Ladyfinger (NE) - Dusk
(Saddle Creek Records)
2 stars (out of 5 stars)
Reviewed: Feb. 17, 2009
Ladyfinger (NE)

Review by Tony Bonyata

Funny, but when I noticed that the band Ladyfinger (NE)'s latest full-length was on the Omaha, NE-based record label Saddle Creek I was expecting to hear something, perhaps, a bit rootsier or indie-centric in the vein of label mates Bright Eyes or Cursive (the former led by the original label founder Conor Oberst). So when I popped their sophomore record Dusk in, I was surprised to hear something much harder and heavier.

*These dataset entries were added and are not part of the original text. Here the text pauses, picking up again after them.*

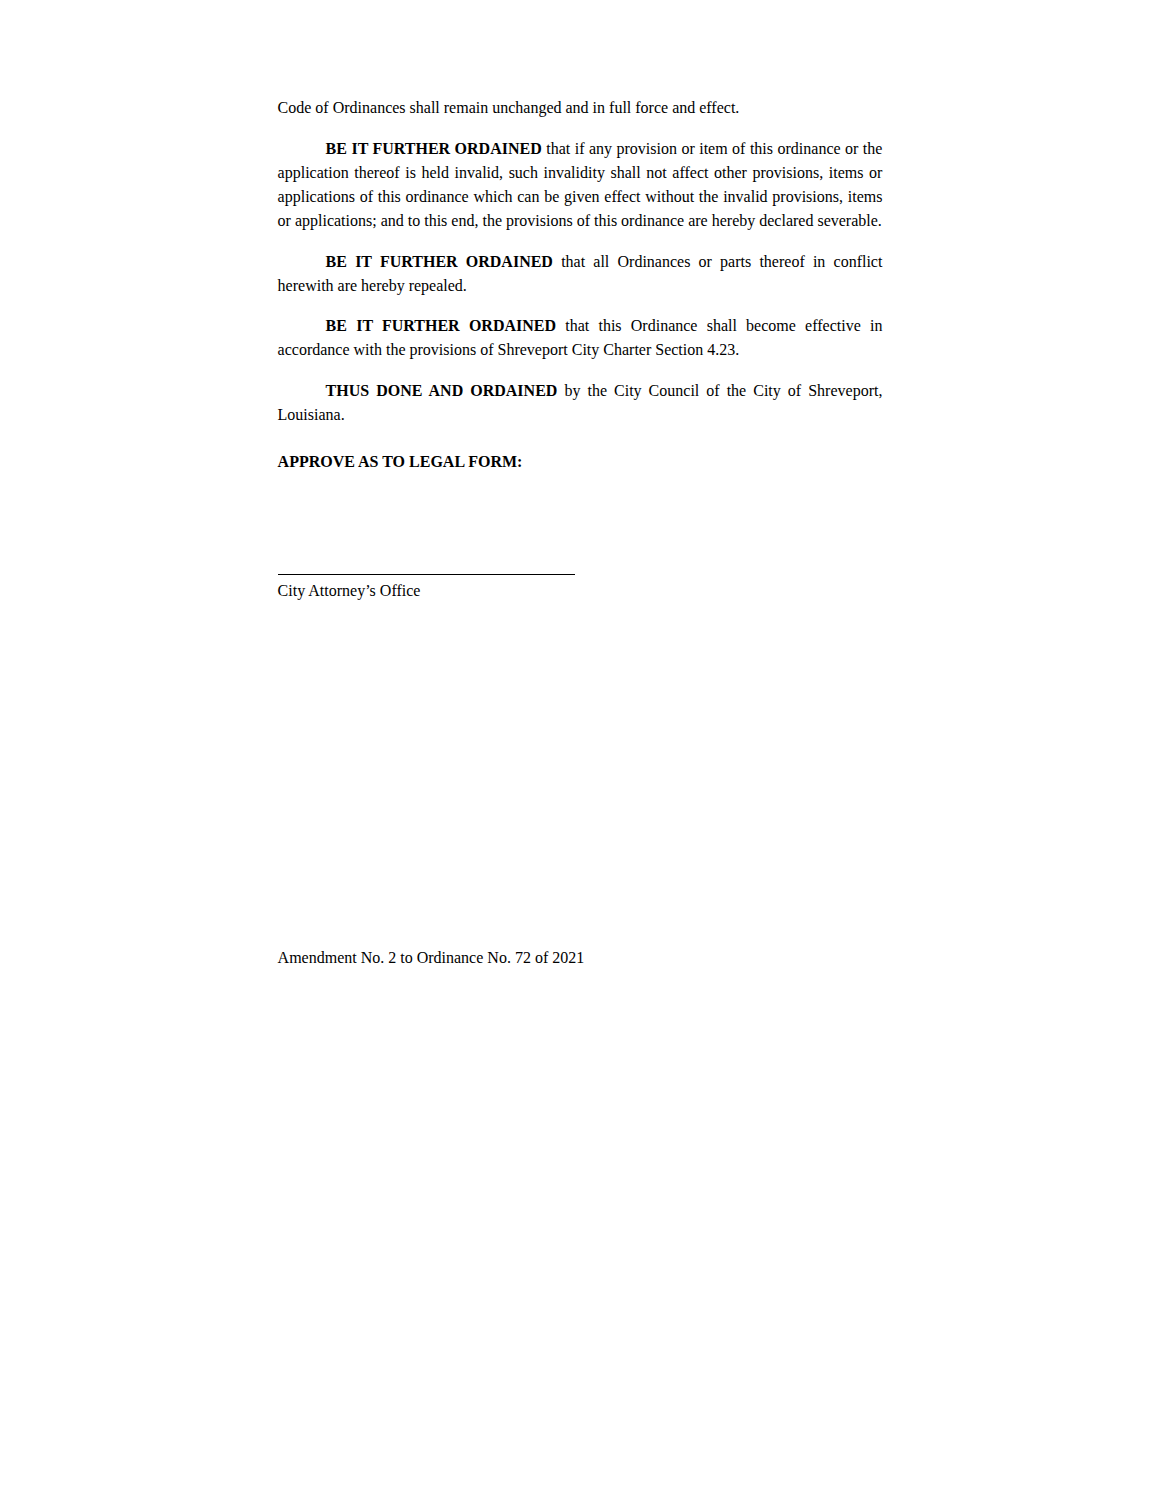Code of Ordinances shall remain unchanged and in full force and effect.
BE IT FURTHER ORDAINED that if any provision or item of this ordinance or the application thereof is held invalid, such invalidity shall not affect other provisions, items or applications of this ordinance which can be given effect without the invalid provisions, items or applications; and to this end, the provisions of this ordinance are hereby declared severable.
BE IT FURTHER ORDAINED that all Ordinances or parts thereof in conflict herewith are hereby repealed.
BE IT FURTHER ORDAINED that this Ordinance shall become effective in accordance with the provisions of Shreveport City Charter Section 4.23.
THUS DONE AND ORDAINED by the City Council of the City of Shreveport, Louisiana.
APPROVE AS TO LEGAL FORM:
City Attorney’s Office
Amendment No. 2 to Ordinance No. 72 of 2021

Not that this isn't the label's first foray into something more aggressive and edgy - case in point, their 2007 acquisition of Canadian-based band Tokyo Police Club. But whereas TPC definitely rock hard, Ladyfinger (NE) take it to more of an extreme. With staccato guitar riffs, pummeling jackhammer rhythms and frontman/guitarist Chris Machmuller's vocals at times hearkening back to Ozzy Osbourne before he became a sad self-parody, these four Nebraskans (hence the (NE) in their band name, which was added in 2006 due to legal issues with another band of the same name) have turned in - for better or worse - a dyed-in-the-wool heavy metal album.

Of course, metal has many factions, and while Ladyfinger (NE)'s heavy-handed rock may appeal to emo kids weaned on My Chemical Romance or A.F.I. it's highly unlikely to prick the ears of those discernable lovers of, say, Iron Maiden, Metallica or Norwegian Black metal for that matter. In fact, the main problem with Dusk as a whole is that, while built on a bedrock of power and aggression, the majority of the songs here are void of any lasting hooks or memorable songs structures (save for the Foo Fighters-inspired rocker "Bones," the riff heavy opener "Over and Over," the punky stomp of "Born In The '80s" and the decidedly poppier "Little Things.") While many of these songs may jumpstart the party, after some forty-plus minutes, much of Dusk ends up running on noxious fumes.